„Kirina“, Kampnagel
Neue Perspektiven?
Der Choreograph Serge Aimé Coulibaly aus Burkina Faso will in seinen Arbeiten die Perspektive umdrehen. Statt Europa für das Zentrum der Betrachtung zu halten, will er Afrika als gleichberechtigten Partner mit ins Spiel bringen. Statt die Epen von Macbeth und Medea zu erzählen, will er auch afrikanische Mythen auf die Bühne bringen. Zum Beispiel die Geschichte über die Schlacht von Kirina im 13. Jahrhundert, in der der Held Suniata einen tyrannischen Herrscher besiegt und damit eine neue Zeit einläutet.
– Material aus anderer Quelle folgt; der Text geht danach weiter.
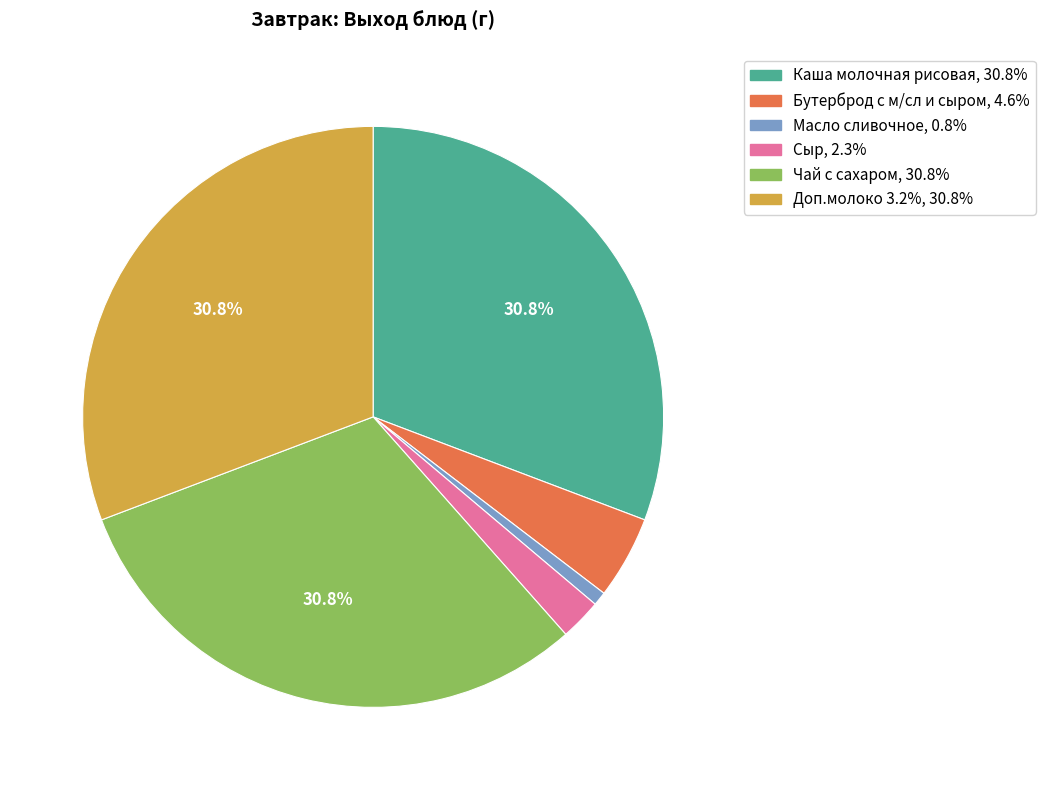

Is there any slice that represents more than half of the pie?

No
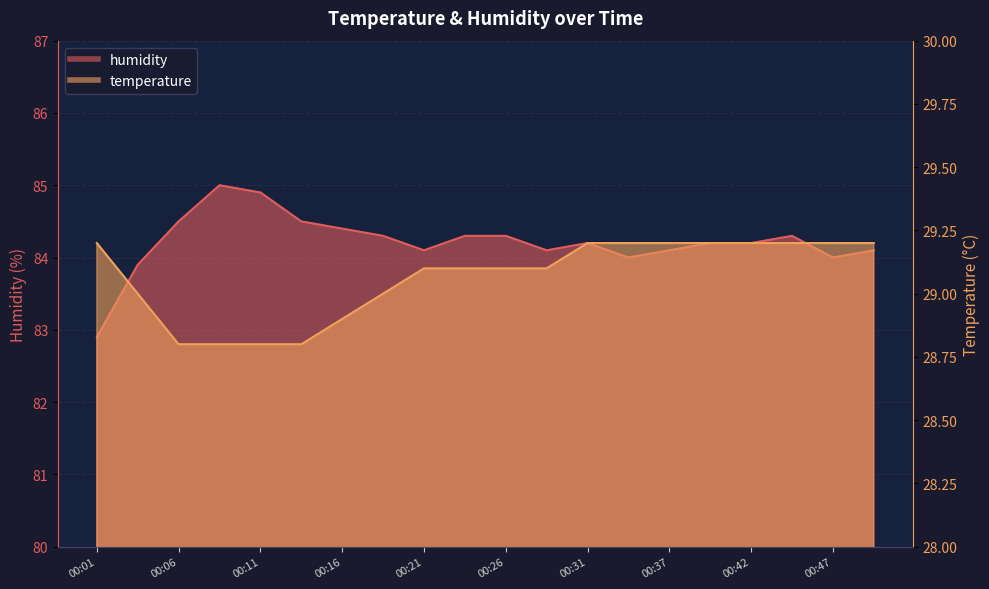

What is the value of the temperature point at the 19th from the left?

29.2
Aus den Kleidungsstücken, die die Menschen auf ihrem Weg durch die Welt hinter sich gelassen haben, lassen sich raumhohe Türme bauen. Sie markieren die Wege der Menschen durch die Kontinente. In einer Szene können die blutroten Kleidungsstücke aber auch zu Wurfgeschossen werden, die eine der weißen Tänzerinnen treffen. Gruppenszenen beherrschen die Bilder zwischen Live-Band und Kleidersäulen. Das Geschehen entwickelt sich aus der Gemeinschaft. Wenn einzelne aus der Menge hervortreten, dann immer, weil sie von anderen dazu angespornt werden. Das kann auch in der Konfrontation zweier feindlich gesinnter Gruppen münden, aus deren Mitte sich zwei Vertreter einen Entscheidungskampf liefern.
Doch nicht nur Kriege, Niederlagen und Siege bestimmten den Lauf der Geschichte sondern auch die Migration. Die Menschen stimmten mit den Füßen über ihre Lebensverhältnisse ab, immer auf der Suche nach Frieden und Auskommen. Im Hintergrund des Bühnengeschehen zeugt davon ein beständig fließender Strom an einzelnen Menschen. Sie werden immer weitergehen, von einem Entwicklungsschritt zum nächsten, selbst nach Niederlagen, Leid und Misserfolgen. Diese Migrationsbewegungen sind kein Phänomen unserer Gegenwart. Auch das will Coulibaly mit seinem afrikanischen Musik- und Tanztheater zeigen.
Sein Ensemble ist international zusammengesetzt. Die Live-Band und die zwei stimmgewaltigen Sängerinnen sind gleichberechtigte Mitwirkende der Bühnenshow. Die rhythmische Musik von Rokia Traoré bildet die Grundlage des Abends.
Wie Coulibaly im Publikumsgespräch verriet, ist die Reaktion auf dieses Stück in Afrika eine ganz andere als in Europa. Bei afrikanischen Zuschauern würden die Geschichten sofort erkannt werden, denn sie seien Volksgut. In Europa entspinnen sich stattdessen für die Zuschauer auf der Bühne eher allgemeingültige Bilder von Kämpfen, Gewalt und Flucht. So gelingt es Coulibaly nur bedingt, neue Geschichten zu erzählen und die Perspektive zu verändern. Eher bestätigt er mit seinem Musiktheater vorhandene Afrikabilder. Ganz anders als mit seiner innovativen Arbeit zu Fela Kuti " Kalakuta Republik", die alle bisherigen Sehgewohnheiten aufbrach und den europäischen Zuschauer geschickt mit seinen Vorurteilen konfrontierte. Nach "Kirina" musste sich der Zuschauer weniger fragen, er konnte sich von den opulenten Breitbandbildern blenden lassen und ganz ohne provozierende Widerhaken im Kopf nach Hause gehen.